LELAND — Northwest Lower Michigan’s national park proved a fruitful natural laboratory for an invasive species study.
Scientists recently reported pronounced reductions in both cladophora algae and quagga mussel density in Lake Michigan’s offshore waters near Sleeping Bear Dunes National Lakeshore after an underwater project by the Invasive Mussel Collaborative. An offshore fish-spawning reef was the experimental zone in Good Harbor Bay.
Scientists said they observed a 95 percent reduction in mussel density by using an inert, or dead, bacteria in a compound called Zequanox, a molluscicide designed to target zebra and quagga mussels without affecting native mussel species. The compound disrupts the invasive mussels’ ability to consume nutrients and they eventually die.
The results are heartening, officials said.
Erika Jensen, interim executive director for the Great Lakes Commission, said they were encouraged by the experimental project’s outcome and will look for “an opportunity to conduct related studies in other locations around the Great Lakes.”
The scientific goal was to find a way to better manage invasive zebra and quagga mussels that have infested Great Lakes waters, particularly in natural rocky reef habitats. The project involved divers who built underwater containment areas with poles and plastic tarps, so they could treat mussels collected on an offshore reef in Good Harbor Bay.
The collaborative will monitor the studied spot offshore from the national park to see whether the invasive mussels will recolonize, officials said.
“This project and related efforts show us that targeted mussel removal has the potential to help us restore these important coastal reefs,” said Dave Clapp, fisheries biologist for the Michigan Department of Natural Resources.
Officials said research began in the park’s offshore waters in 2016 when divers manually removed invasive mussels from a 430-square-foot zone on the same reef.

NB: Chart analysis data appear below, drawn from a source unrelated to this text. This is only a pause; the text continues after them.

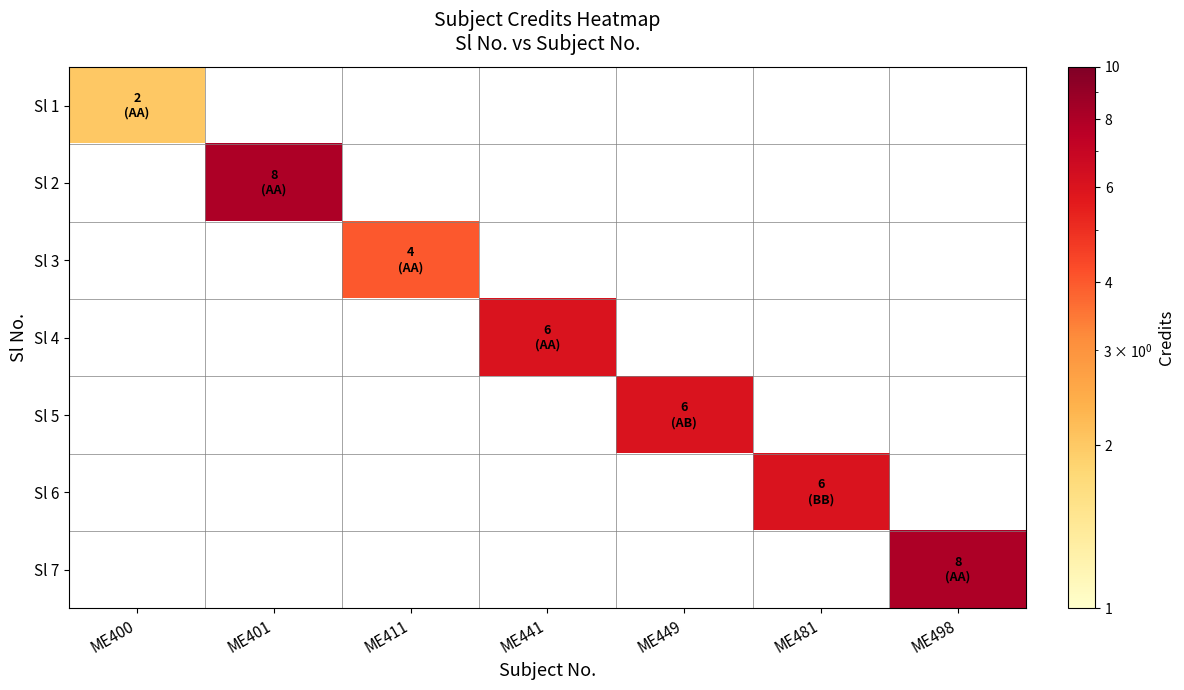

Reading right to left, what are all the values shown in this chart?

Sl 1: ME498=0	ME481=0	ME449=0	ME441=0	ME411=0	ME401=0	ME400=2
Sl 2: ME498=0	ME481=0	ME449=0	ME441=0	ME411=0	ME401=8	ME400=0
Sl 3: ME498=0	ME481=0	ME449=0	ME441=0	ME411=4	ME401=0	ME400=0
Sl 4: ME498=0	ME481=0	ME449=0	ME441=6	ME411=0	ME401=0	ME400=0
Sl 5: ME498=0	ME481=0	ME449=6	ME441=0	ME411=0	ME401=0	ME400=0
Sl 6: ME498=0	ME481=6	ME449=0	ME441=0	ME411=0	ME401=0	ME400=0
Sl 7: ME498=8	ME481=0	ME449=0	ME441=0	ME411=0	ME401=0	ME400=0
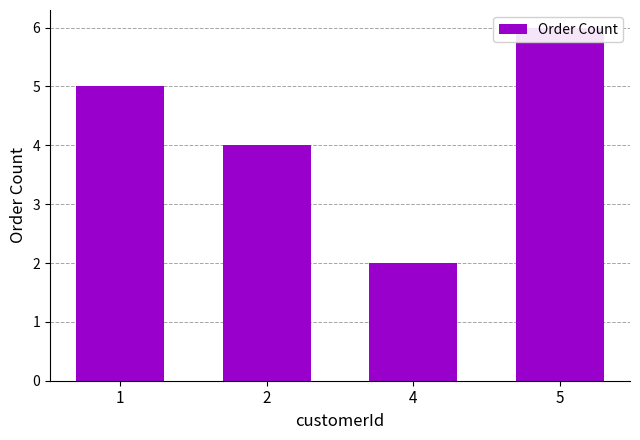

What is the change in value from 1 to 2?

-1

Last year divers noted that area had not recolonized with mussels, but officials said the hand-removal process was far too laborious.
The Great Lakes have experienced a pervasive invasive mussel problem for the last three decades, creatures introduced through the ballast waters of ocean-faring ships. First zebra mussels had a population surge in the Great Lakes, then the quagga mussels took over when the zebra mussels diminished.
Scientists pointed to the prevalence of the invasive mussels as what fueled the growth of claudophora algae in the Great Lakes. Claudophora is the algae connected to avian botulism outbreaks that kill fish, shorebirds and also mammals that eat carrion on the beach.
The mussels also serve as abundant food sources for the invasive round goby fish, which scientists say plays a role in the avian botulism outbreaks.
“We’re concerned with understanding the cascading consequences of invasive mussels on these coastal ecosystems and food webs,” said Julie Christian, the national park’s head biologist.
A video about the research project can be viewed at the collaborative’s account at www.youtube.com online.
The Invasive Mussel Collaborative is a joint project of the Great Lakes Commission, Great Lakes Fishery Commission, National Oceanic and Atmospheric Administration and the U.S. Geological Survey.